--- Task to carry out ---
Copy out every line in the listing below that contains the word "than".

--- Provided information ---
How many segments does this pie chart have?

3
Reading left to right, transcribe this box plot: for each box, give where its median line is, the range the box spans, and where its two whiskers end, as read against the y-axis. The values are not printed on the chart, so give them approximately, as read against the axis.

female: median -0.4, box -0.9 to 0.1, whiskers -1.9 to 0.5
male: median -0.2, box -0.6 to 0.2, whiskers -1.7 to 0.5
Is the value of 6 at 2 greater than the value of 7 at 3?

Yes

---

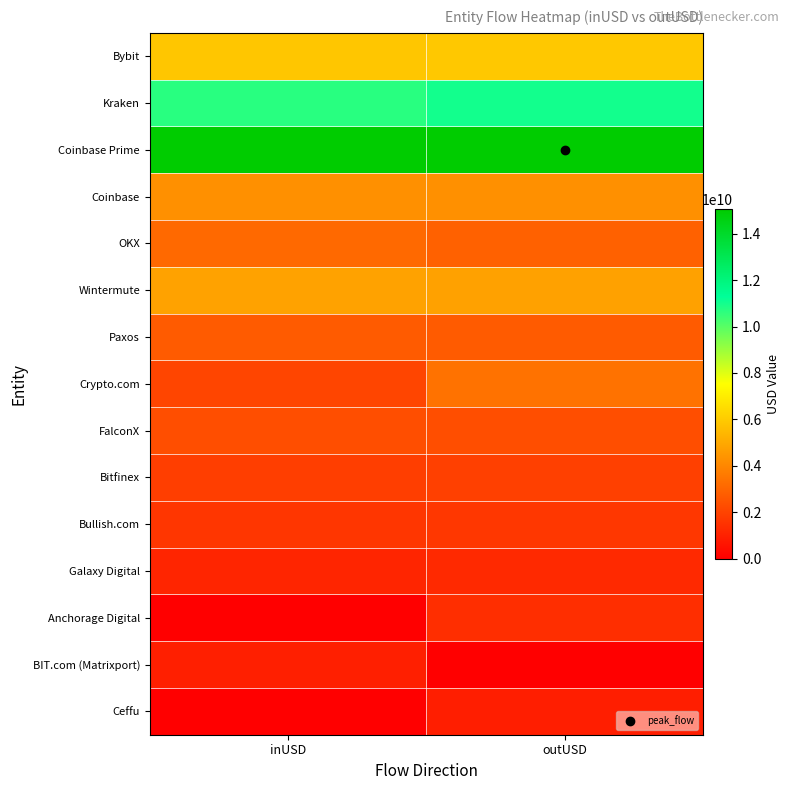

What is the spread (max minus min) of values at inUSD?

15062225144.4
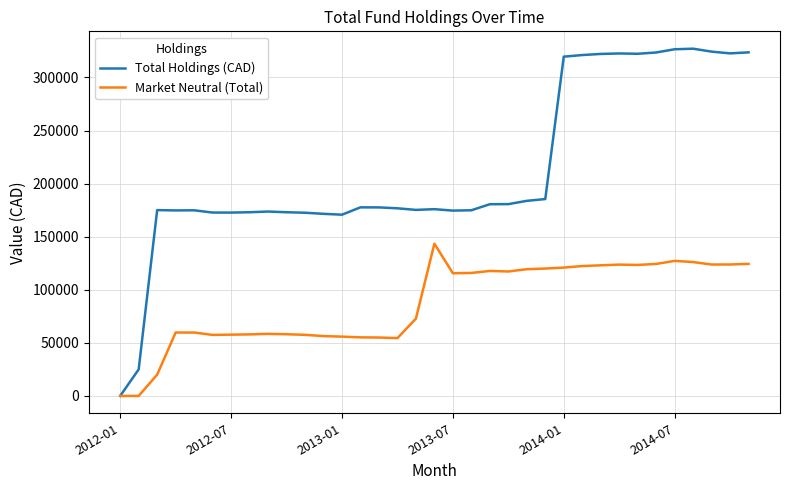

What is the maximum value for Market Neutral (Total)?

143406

...

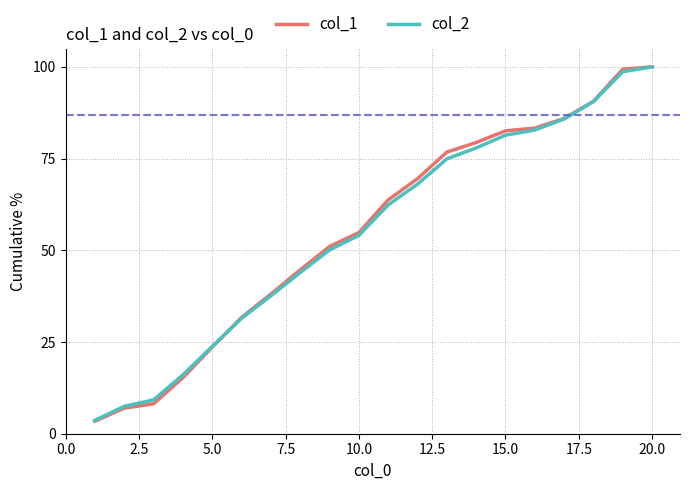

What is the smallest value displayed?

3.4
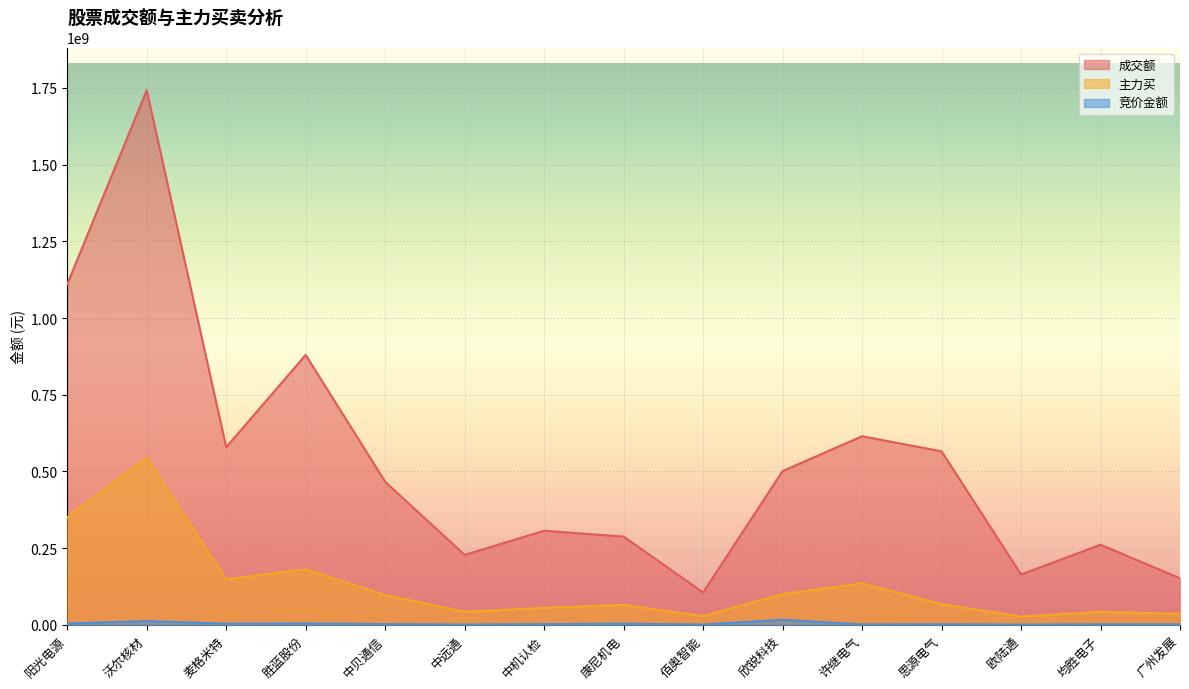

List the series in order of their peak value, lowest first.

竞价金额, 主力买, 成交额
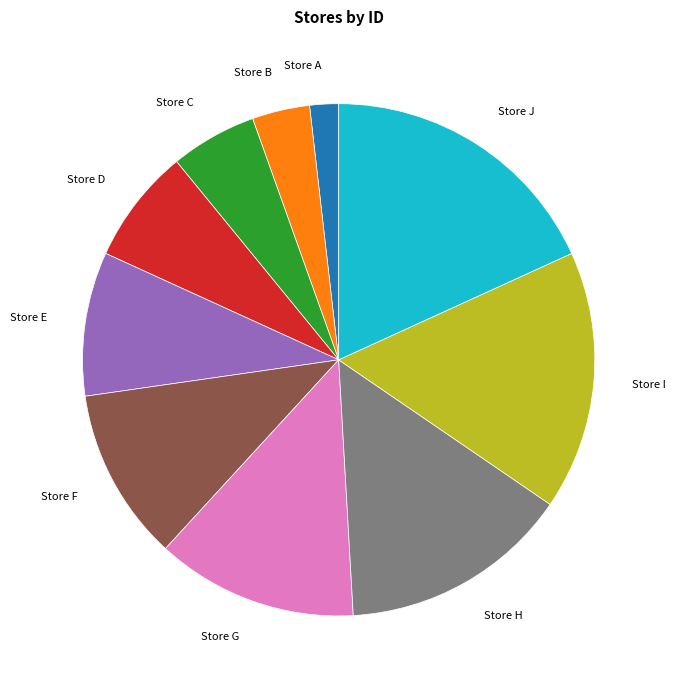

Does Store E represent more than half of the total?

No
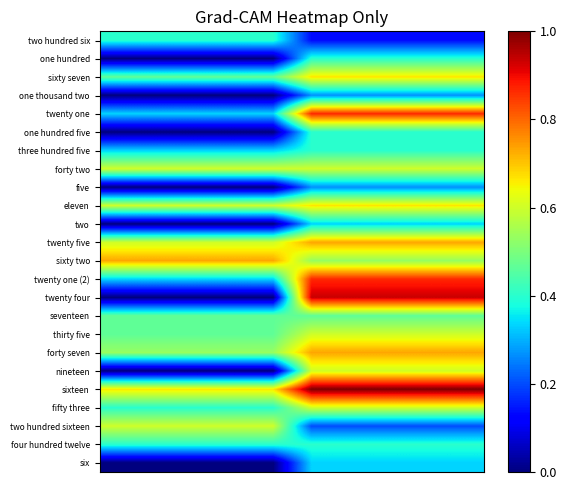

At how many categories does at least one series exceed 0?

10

--- Written reply ---
Is the value of 6 at 2 greater than the value of 7 at 3?
Does Store E represent more than half of the total?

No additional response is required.